I've to make a code to upload/download a file on remote machine. But when i upload the file new line is not saved as well as it automatically inserts some binary characters. Also I'm not able to save the file in its actual format, I've to save it as "filename.ser". I'm using serialization-deserialization concept of java.
Thanks in advance.
How exactly are you transmitting the files? If you're using implementations of InputStream and OutputStream, they work on a byte-by-byte level so you should end up with a binary-equal output.
If you're using implementations of Reader and Writer, they convert the bytes to characters according to some character mapping, and then perform the reverse process when saving. Depending on the platform encodings of the various machines (and possibly other effects if you're not specifying the charset explicitly), you could well end up with differences in the binary file.
The fact that you mention newlines makes me think that you're using Readers to send strings (and possibly that you're stitching the strings back together yourself by manually adding newlines). If you want the files to be binary equal, then send them as a stream of bytes and store that stream verbatim. If you want them to be equal as strings in a given character set, then use Readers and Writers but specify the character set explicitly. If you want them to be transmitted as strings in the platform default set (not very useful), then accept that they're not going to be binary equal as files.

*Actions to take*.
1. Which Java stream and text classes are named in the Java file transfer thread? List each one once.
2. Carry on the Java file transfer thread from its last sentence.
You won't need the entries for anything here.

*Given records*.

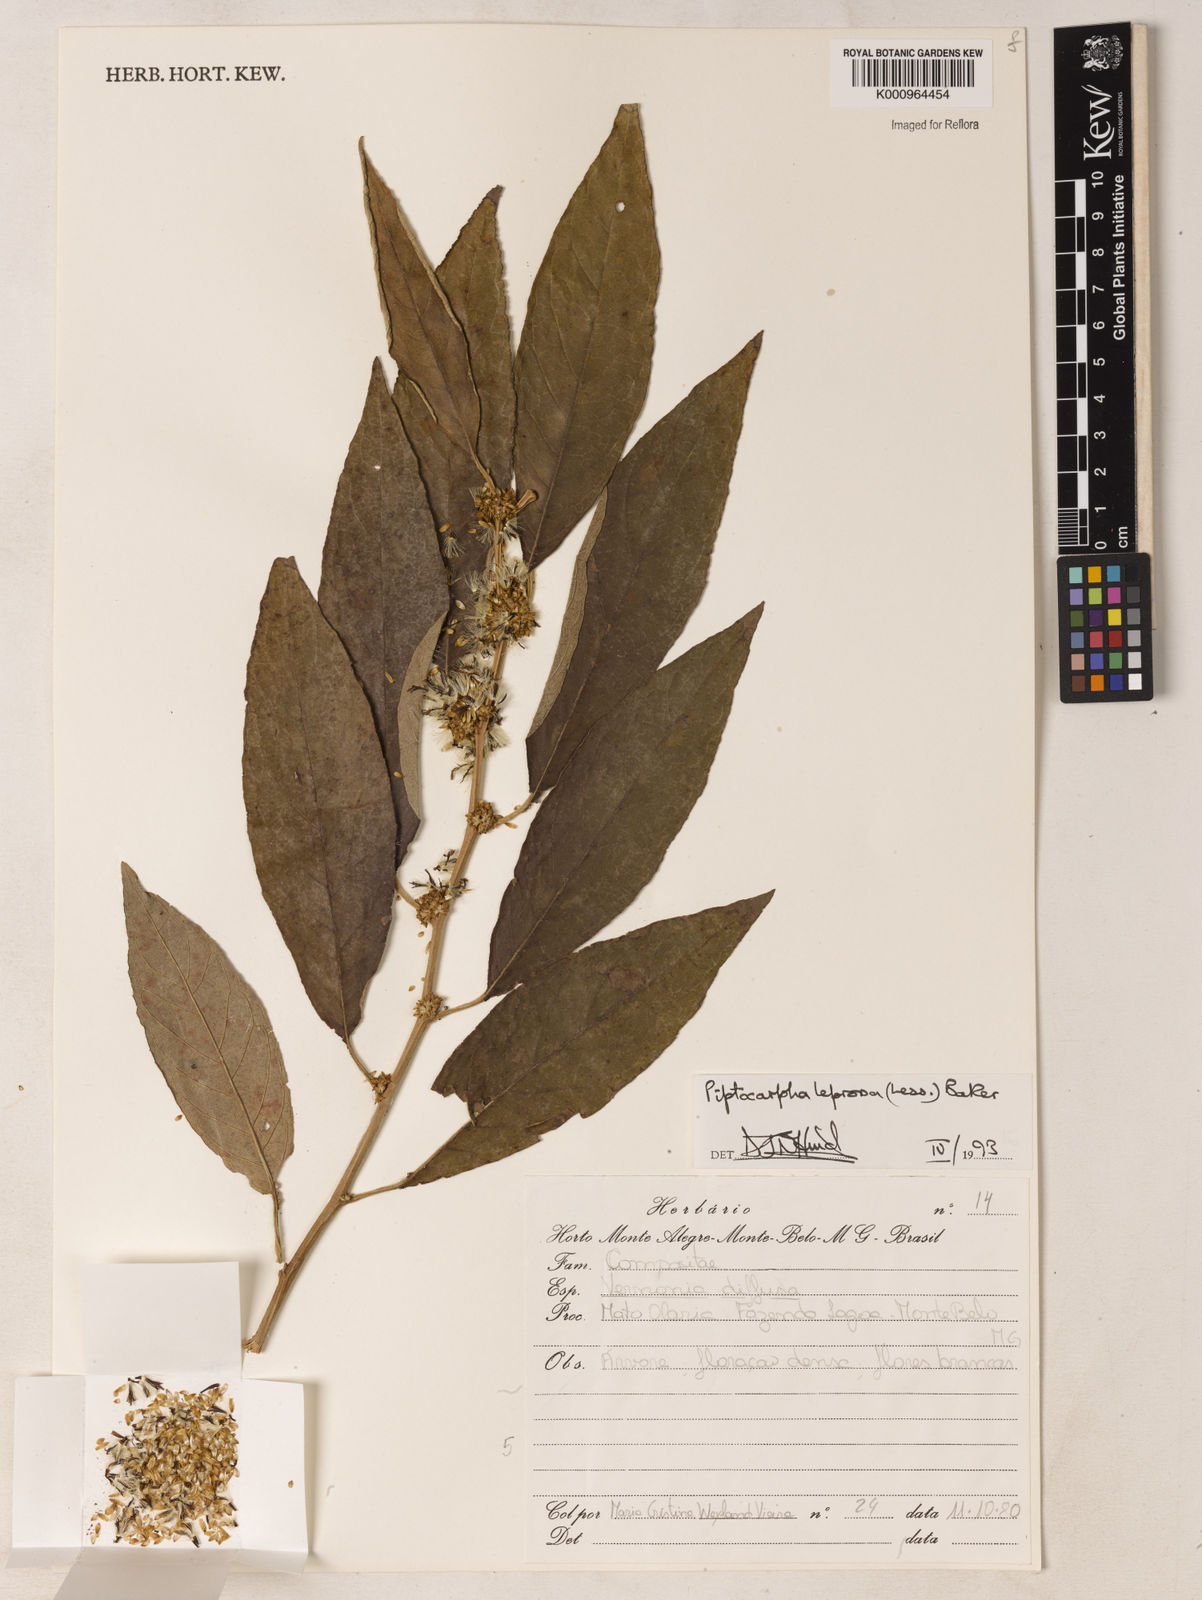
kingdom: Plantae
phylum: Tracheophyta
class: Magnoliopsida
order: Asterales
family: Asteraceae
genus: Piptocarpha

* * *

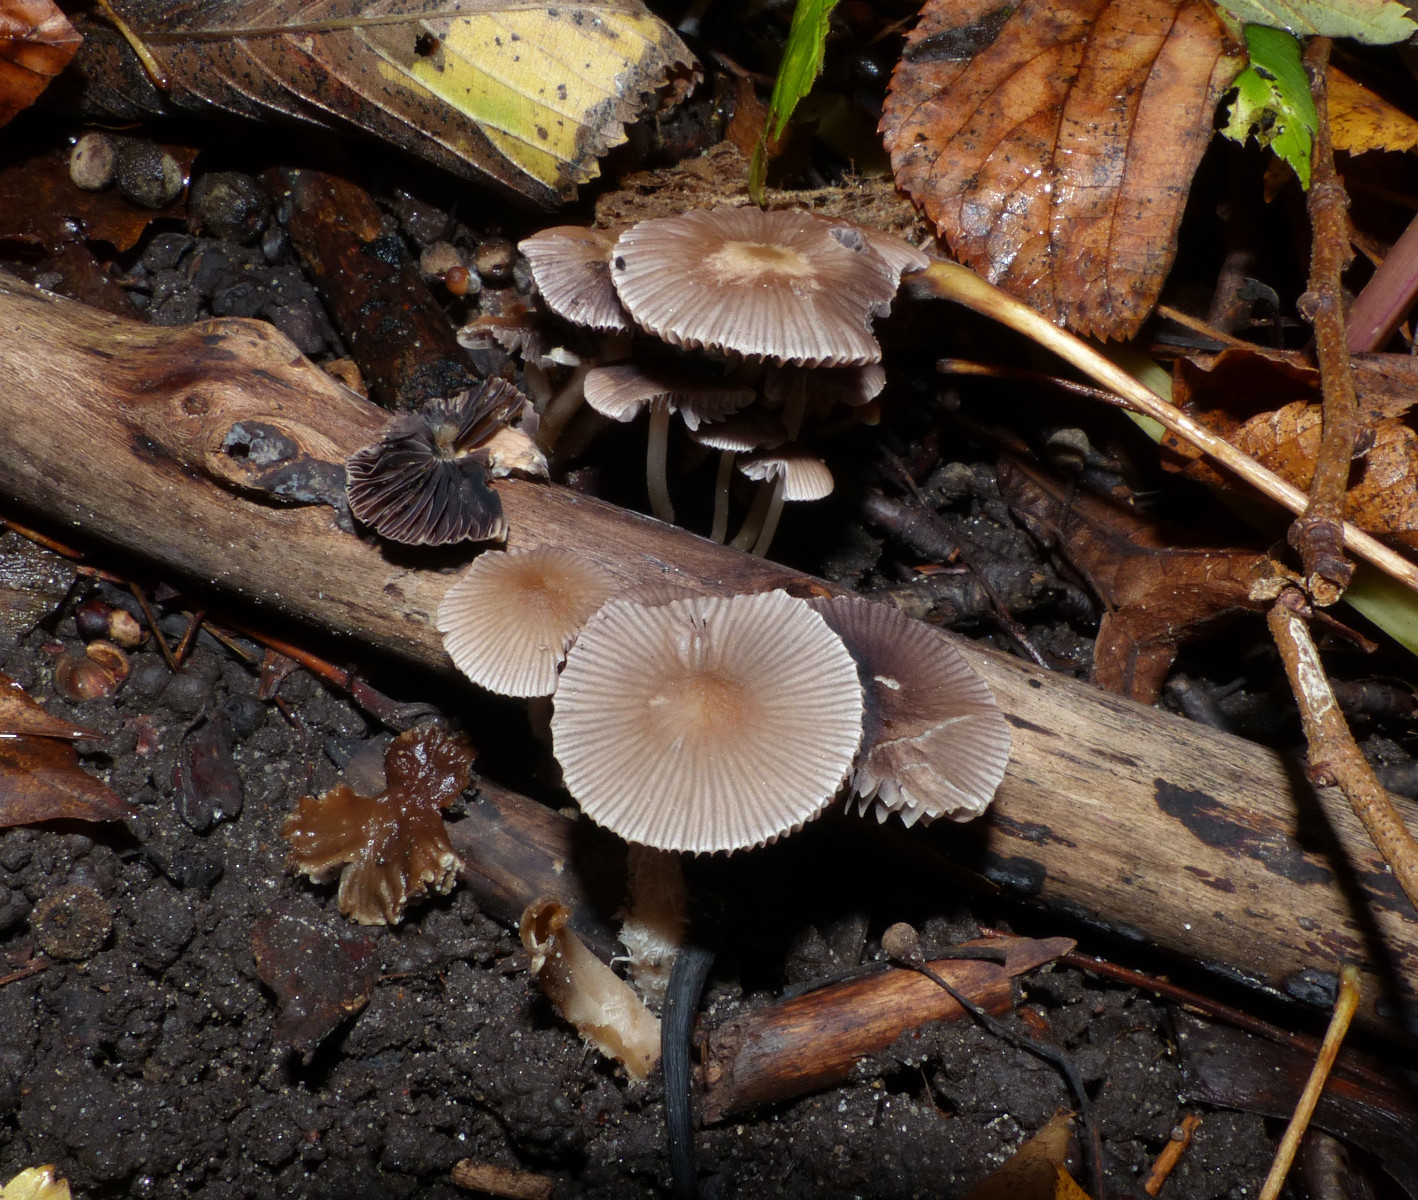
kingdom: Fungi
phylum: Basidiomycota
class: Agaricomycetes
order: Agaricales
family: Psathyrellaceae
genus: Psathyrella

* * *

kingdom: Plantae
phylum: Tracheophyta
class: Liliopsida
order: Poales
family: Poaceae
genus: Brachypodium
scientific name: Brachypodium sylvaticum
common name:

*Task-by-task answers*.
1. InputStream, OutputStream, Reader, Writer

2.
(Also, your question really doesn't provide much information to solve it. To me, it basically reads "I wrote some code to do X, and it doesn't work. Where did I go wrong?" You seem to assume that your code is correct by not listing it, but at the same time recognise that it's not...)
Related
I have implemented the program that will transfer any txt file using the udp socket in java. I am using printwriter to write and read. But using that I am not able to transfer any file other than txt (say i want to transfer pdf). In this case what should be done. I am using the below function for file write.
Output_File_Write = new PrintWriter("dummy.txt");
Output_File_Write.print(new String(p.getData()));
Writers / PrintWriters are for writing text files. They take (Unicode-based) character data and encode it using the default character encoding (or a specified one), and write that to the file.
A PDF document (as you get it from the network) is in a binary format, so you need to use a FileOutputStream to write the file.
It is also a little bit concerning that you are attempting to transfer documents using UDP. UDP provides no guarantees that the datagrams sent will all arrive, or that they will arrive in the same order as they were sent. Unless you can always fit the entire document into a single datagram, you will have to do a significant amount of work to detect that datagrams have been dropped or have arrived in the wrong order ... and take remedial action.
Using TCP would be far simpler.
AFAIK PrintWriter is meant to be used with Text. Quote from doc
Prints formatted representations of objects to a text-output stream. This class implements all of the print methods found in PrintStream. It does not contain methods for writing raw bytes, for which a program should use unencoded byte streams.
To be able to send binary data you would need to use apt API for it, for example PrintStream
Pretty simple question: what's the performance difference between a Byte Stream and a Character Stream?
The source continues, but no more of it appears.